Text under study:

:::::

I do not have NACCESS, can I still run SDA ?
SDA 7's internal subroutine for solvent accessibility is much more computationally efficient than in previous versions of SDA and consequently, the option to use NACCESS (a Fortran77 program) has been removed from the standard compilation (but SDA can be compiled for use with NACCESS as described here).
Also, a standalone tool calc_solvaccess is present in the SDA 7 tools directory, which can be used to calculate the solvent accessibility of each atom of a pdb file.
SDA 7 introduces the parameter save_access. When set to 1 in the SDA input file, the program will save the accessibility grid generated during a simulation to a file, so that, in later simulations, instead of being recalculated, it can be read from this file. This saves considerable time during the initialization step of subsequent simulations of large solutes. If you modify the input pdb files between simulations, be sure to delete this grid file, so that a new correct solvent accessibility grid can be generated (changes in probes, threshold or atom numbers will force the regeneration of the file).
I do not have HARLEM, can I still run SDA to calculate electron transfer rates ?

:::::

Action item A: Rewrite the listing from its first line up to and including the line with "ÎNSEAMNĂ ASTA?", changing "LEGEA" to "LEGISLAȚIA" and keeping everything else the same. Omit the pictures from your answer.
The SDA text and the listing have no connection to each other.

:::::

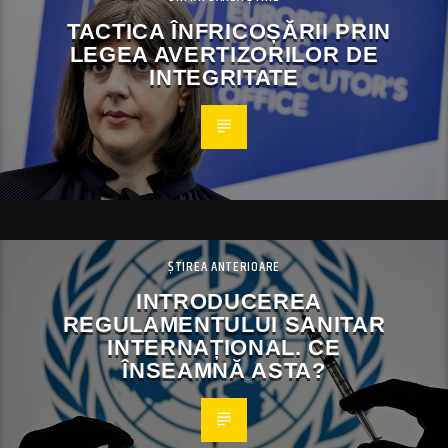
TACTICA ÎNFRICOȘĂRII PRIN
LEGEA AVERTIZORILOR DE
INTEGRITATE
ȘTIREA ANTERIOARE
INTRODUCEREA
REGULAMENTULUI SANITAR
INTERNAȚIONAL. CE
ÎNSEAMNĂ ASTA?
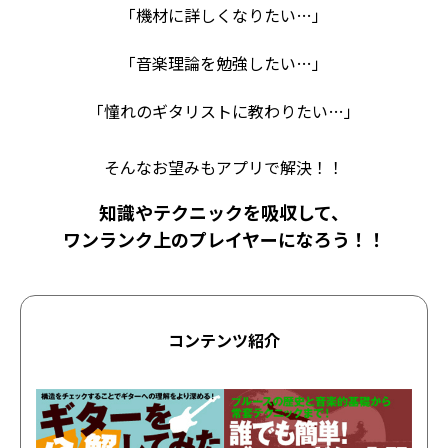
「機材に詳しくなりたい…」
「音楽理論を勉強したい…」
「憧れのギタリストに教わりたい…」
そんなお望みもアプリで解決！！
知識やテクニックを吸収して、
ワンランク上のプレイヤーになろう！！
コンテンツ紹介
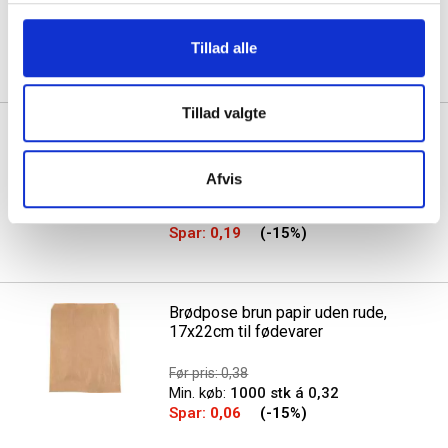
Før pris: 1,50
Min. køb:
1000 stk á 1,28
Tillad alle
Spar:
0,23
(-15%)
Tillad valgte
Brødpose brun papir med
sidefals, 31x53,50cm til
fødevarer
Afvis
Før pris: 1,25
Min. køb:
500 stk á 1,06
Spar:
0,19
(-15%)
Brødpose brun papir uden rude,
17x22cm til fødevarer
Før pris: 0,38
Min. køb:
1000 stk á 0,32
Spar:
0,06
(-15%)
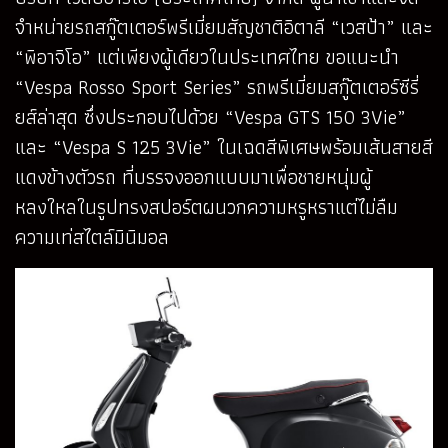
จำหน่ายรถสกู๊ตเตอร์พรีเมี่ยมสัญชาติอิตาลี “เวสป้า” และ
“พิอาจิโอ” แต่เพียงผู้เดียวในประเทศไทย ขอแนะนำ
“Vespa Rosso Sport Series” รถพรีเมี่ยมสกู๊ตเตอร์ซีรี่
ยส์ล่าสุด ซึ่งประกอบไปด้วย “Vespa GTS 150 3Vie”
และ “Vespa S 125 3Vie” ในเฉดสีพิเศษพร้อมเส้นสายสี
แดงข้างตัวรถ ที่บรรจงออกแบบมาเพื่อชายหนุ่มผู้
หลงใหลในรูปทรงสปอร์ตผนวกความหรูหราแต่ไม่ลืม
ความเท่สไตล์มินิมอล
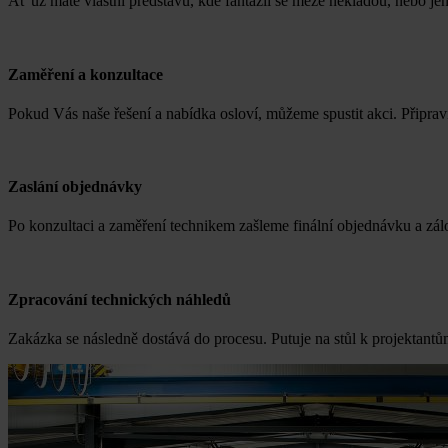
Ať už máte vlastní představu, kde fantazii se meze nekladou, nebo je
Zaměření a konzultace
Pokud Vás naše řešení a nabídka osloví, můžeme spustit akci. Připra
Zaslání objednávky
Po konzultaci a zaměření technikem zašleme finální objednávku a zál
Zpracování technických náhledů
Zakázka se následně dostává do procesu. Putuje na stůl k projektantům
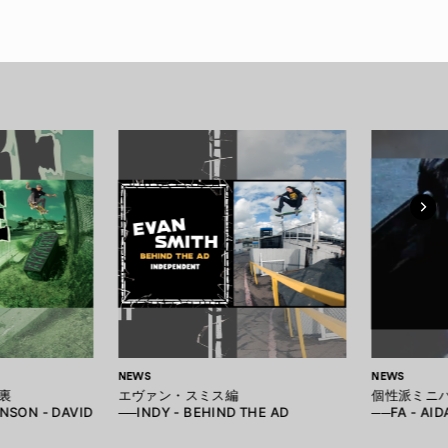
NEWS
NEWS
裏
エヴァン・スミス編
個性派ミニ
NSON - DAVID
──INDY - BEHIND THE AD
──FA - AI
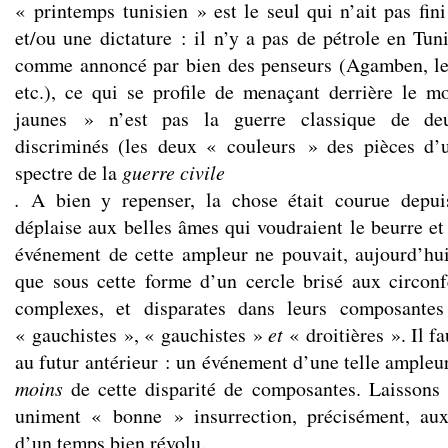
« printemps tunisien » est le seul qui n’ait pas fin
et/ou une dictature : il n’y a pas de pétrole en Tuni
comme annoncé par bien des penseurs (Agamben, le 
etc.), ce qui se profile de menaçant derrière le 
jaunes » n’est pas la guerre classique de de
discriminés (les deux « couleurs » des pièces d’u
spectre de la
guerre civile
.
A bien y repenser, la chose était courue depui
déplaise aux belles âmes qui voudraient le beurre et
événement de cette ampleur ne pouvait, aujourd’hui
que sous cette forme d’un cercle brisé aux circon
complexes, et disparates dans leurs composante
« gauchistes », « gauchistes »
et
« droitières ». Il fa
au futur antérieur : un événement d’une telle ampleu
moins
de cette disparité de composantes. Laissons 
uniment « bonne » insurrection, précisément, aux
d’un temps bien révolu.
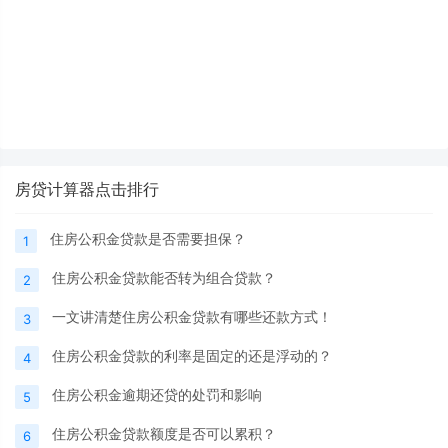
房贷计算器点击排行
住房公积金贷款是否需要担保？
1
住房公积金贷款能否转为组合贷款？
2
一文讲清楚住房公积金贷款有哪些还款方式！
3
住房公积金贷款的利率是固定的还是浮动的？
4
住房公积金逾期还贷的处罚和影响
5
住房公积金贷款额度是否可以累积？
6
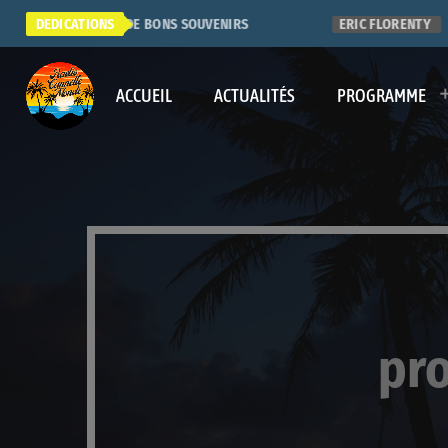
ER RADIO. QUE DE BONS SOUVENIRS
DEDICATIONS
ERIC FLORENTY
ACCUEIL
ACTUALITÉS
PROGRAMME
pr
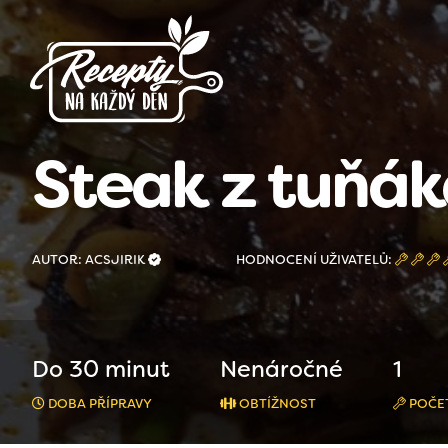
Steak z tuňáka
AUTOR: ACSJIRIK
HODNOCENÍ UŽIVATELŮ:
Do 30 minut
Nenáročné
1
DOBA PŘÍPRAVY
OBTÍŽNOST
POČET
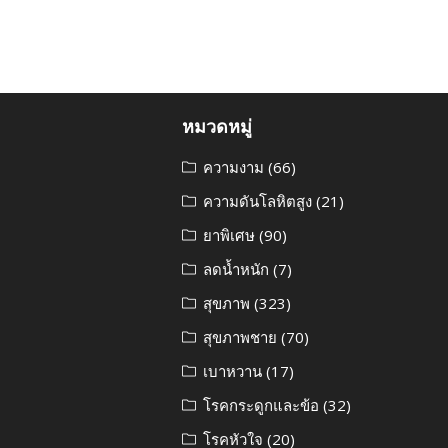
หมวดหมู่
ความงาม
(66)
ความดันโลหิตสูง
(21)
ยาพิเศษ
(90)
ลดน้ำหนัก
(7)
สุขภาพ
(323)
สุขภาพชาย
(70)
เบาหวาน
(17)
โรคกระดูกและข้อ
(32)
โรคหัวใจ
(20)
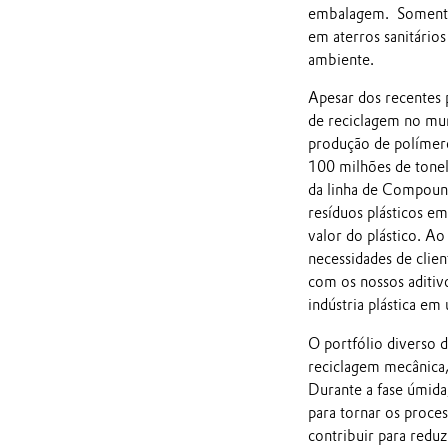
embalagem. Somente u
em aterros sanitário
ambiente.
Apesar dos recentes p
de reciclagem no mund
produção de polímero
100 milhões de tonel
da linha de Compound
resíduos plásticos em
valor do plástico. Ao
necessidades de clien
com os nossos aditiv
indústria plástica e
O portfólio diverso d
reciclagem mecânica, 
Durante a fase úmida
para tornar os proce
contribuir para reduz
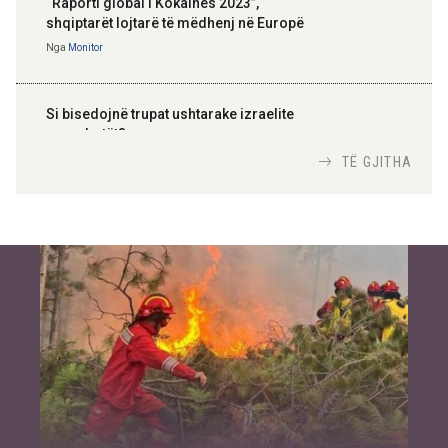
“Raporti global i Kokainës 2023”,
shqiptarët lojtarë të mëdhenj në Europë
Nga
Monitor
Si bisedojnë trupat ushtarake izraelite
me robotët?
Nga
TiranaDiplomat.com
TË GJITHA
Si po e luftojnë terrorizmin shërbimet
inteligjente izraelite
Nga
Or Shalom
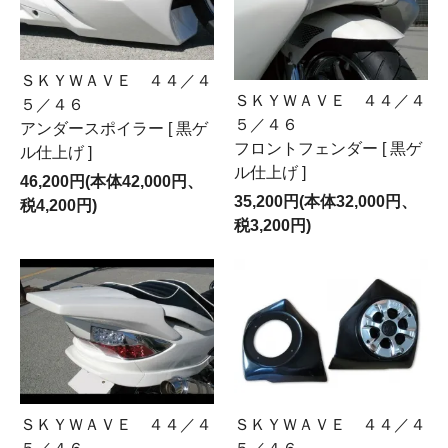
ＳＫＹＷＡＶＥ ４４／４
ＳＫＹＷＡＶＥ ４４／４
５／４６
５／４６
アンダースポイラー [ 黒ゲ
フロントフェンダー [ 黒ゲ
ル仕上げ ]
ル仕上げ ]
46,200円(本体42,000円、
35,200円(本体32,000円、
税4,200円)
税3,200円)
ＳＫＹＷＡＶＥ ４４／４
ＳＫＹＷＡＶＥ ４４／４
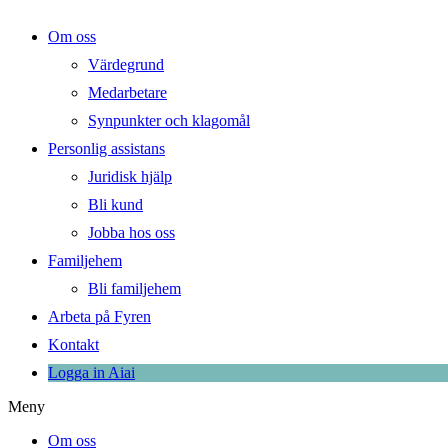
Om oss
Värdegrund
Medarbetare
Synpunkter och klagomål
Personlig assistans
Juridisk hjälp
Bli kund
Jobba hos oss
Familjehem
Bli familjehem
Arbeta på Fyren
Kontakt
Logga in Aiai
Meny
Om oss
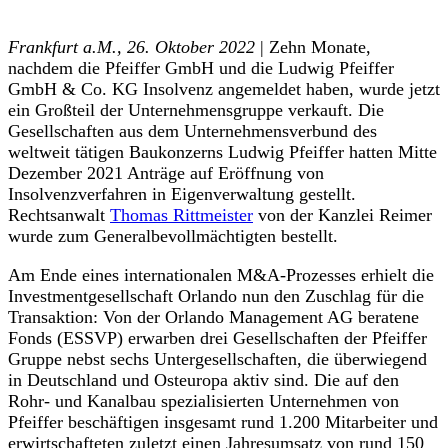
Frankfurt a.M., 26. Oktober 2022
| Zehn Monate,
nachdem die Pfeiffer GmbH und die Ludwig Pfeiffer
GmbH & Co. KG Insolvenz angemeldet haben, wurde jetzt
ein Großteil der Unternehmensgruppe verkauft. Die
Gesellschaften aus dem Unternehmensverbund des
weltweit tätigen Baukonzerns Ludwig Pfeiffer hatten Mitte
Dezember 2021 Anträge auf Eröffnung von
Insolvenzverfahren in Eigenverwaltung gestellt.
Rechtsanwalt
Thomas Rittmeister
von der Kanzlei Reimer
wurde zum Generalbevollmächtigten bestellt.
Am Ende eines internationalen M&A-Prozesses erhielt die
Investmentgesellschaft Orlando nun den Zuschlag für die
Transaktion: Von der Orlando Management AG beratene
Fonds (ESSVP) erwarben drei Gesellschaften der Pfeiffer
Gruppe nebst sechs Untergesellschaften, die überwiegend
in Deutschland und Osteuropa aktiv sind. Die auf den
Rohr- und Kanalbau spezialisierten Unternehmen von
Pfeiffer beschäftigen insgesamt rund 1.200 Mitarbeiter und
erwirtschafteten zuletzt einen Jahresumsatz von rund 150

:::::

Action item B: According to the SDA text, in what language is NACCESS written?

Exercise result A:
TACTICA ÎNFRICOȘĂRII PRIN
LEGISLAȚIA AVERTIZORILOR DE
INTEGRITATE
ȘTIREA ANTERIOARE
INTRODUCEREA
REGULAMENTULUI SANITAR
INTERNAȚIONAL. CE
ÎNSEAMNĂ ASTA?

Exercise result B: Fortran77